HOUSTON—Despite a pandemic, the Russian invasion of Ukraine, and an energy crisis in Europe causing the oil and gas market to become all wonky, the rig market is thriving in ways that haven’t been seen in years.
Globally, drillships and jackups are seeing utilization at levels “not seen since the oil price crash in 2014,” said Teresa Wilkie, research director at Westwood, during the group’s offshore breakfast briefing on Oct. 20.
As the industry in 2020 faced financial problems during the pandemic, many companies were forced to cut bait with drillships. In total, Westwood counts 42 drillships retired between 2015 and 2022. During that same seven-year span, over 150 older jackup rigs were also retired. However, this paved the way for 110 new jackups to be delivered within that same period.
So far in 2022, there has been no drillship retirements, signaling a return to form for the rig market. Day rates for a drillship now exceed $400,000 and they’re only set to increase, according to Westwood.
Also, with a higher demand for jackups coming from national oil companies like Saudi Aramco as NOCs look to ramp up E&P efforts, an increased number of jackup rigs are entering the market. Currently, Westwood expects 14 more jackup rigs will move into the Middle East from China and Singapore over the next year. Day rates for jackups have now grown to $100,000 to $150,000/day, up from the $60,000 to $80,000 prices a year ago.
While drillships and jackups are seeing a record growth during this time in the rig market, the same can’t be said for semisubmersible rigs. Between 2015 and 2022, the semi market experienced a “severe lack of demand,” according to Westwood’s Wilkie.
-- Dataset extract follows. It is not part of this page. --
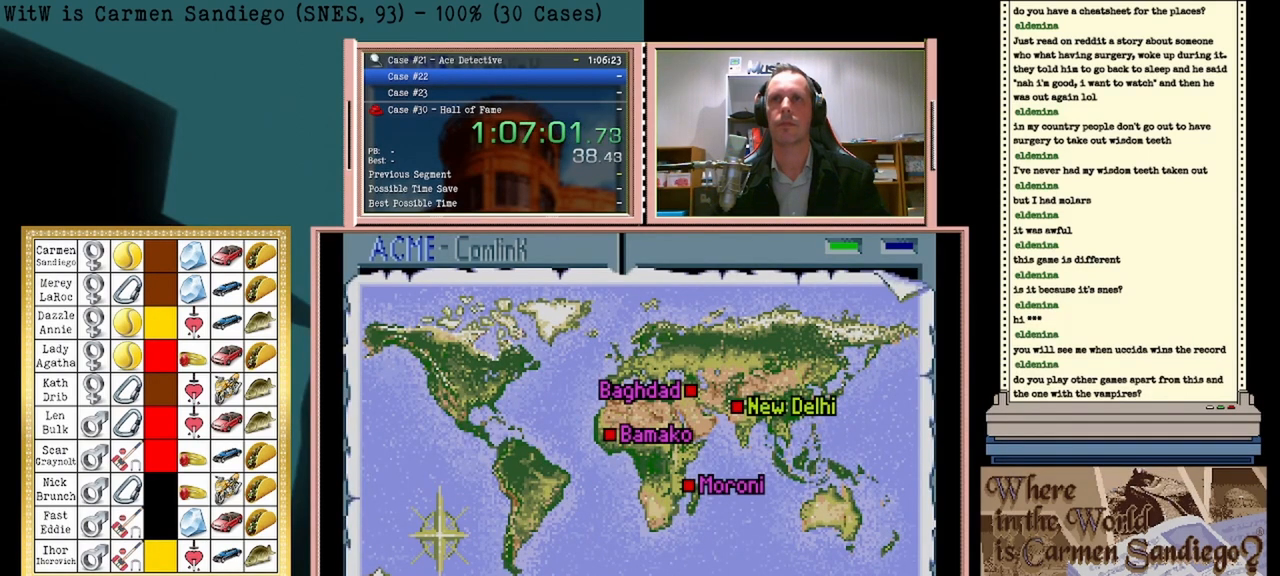
{"buttons": ["A"], "events": []}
Since 2018, 122 rigs have been retired, with the average age of those decreasing from 34 years in 2018 to just 16 years in 2022. Only 15 semisubmersibles have been delivered since 2015, with no recent increases in supply, activations or newbuilds.
The Americas
The American rig market tells a slightly different story.
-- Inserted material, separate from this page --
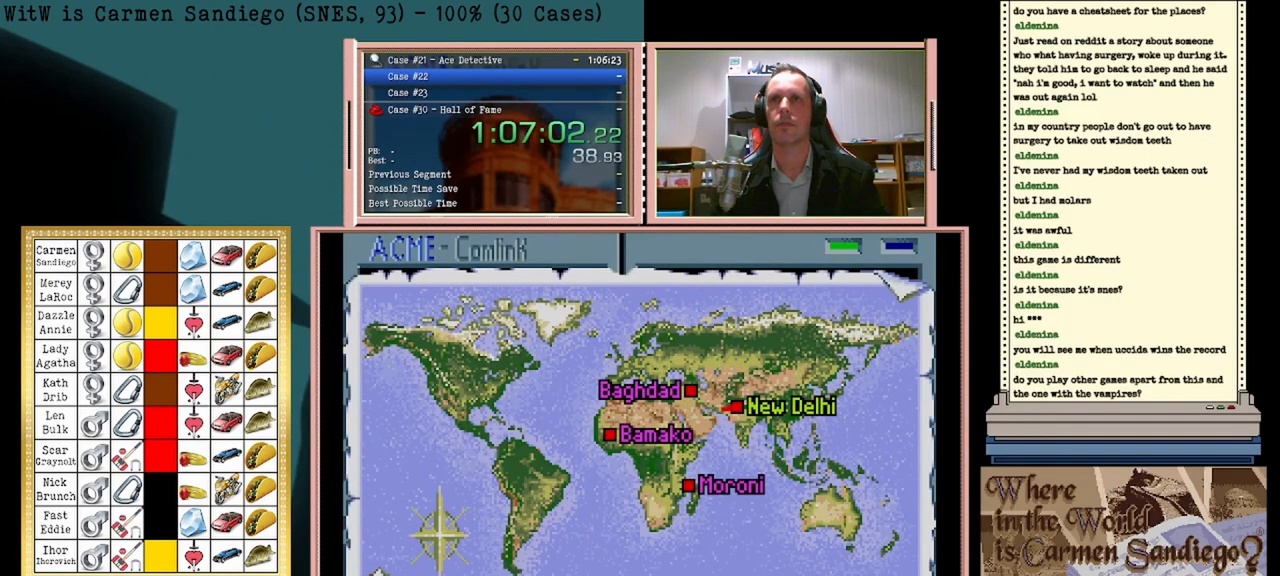
{"buttons": ["A"], "events": []}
While drillships are also thriving in both North and South America, semisubmersibles are booming in the region as well. Most of the recent contract awards have been in the Americas and they have also had the highest day rates, said Terry Childs, head of RigLogix at Westwood.
“Day rates continue upward movement for all rig types in all regions,” Childs said. “The U.S. Gulf remains setting the pace for drillships… Other regions are improving, but still lagging behind what's happening in the U.S. Gulf.”
The Gulf of Mexico has a 100% market utilization for drillships, of which there are 48 total, and a 91% utilization rate for semisubmersibles, of which there are 16 total.
The jackup market in the Gulf of Mexico has been in decline for some time, as there are only six jackups currently under contract. The jackup rig market in the region looks vastly different than it did in the early 2000s, when there were 143 contracted jackups in the Gulf.
The rig market wasn’t the only thing discussed at the briefing. Mark Adeosun, Western Hemisphere Offshore Manager at Westwood, revealed that they would have their highest expenditure for EPC since 2014.
“We anticipate a total of 79 FPS units to be sanctioned over the 2022 to 2026 period, and that would include 37 newbuild units, 27 conversions, 15 units are expected to upgrade all the deployments,” he said.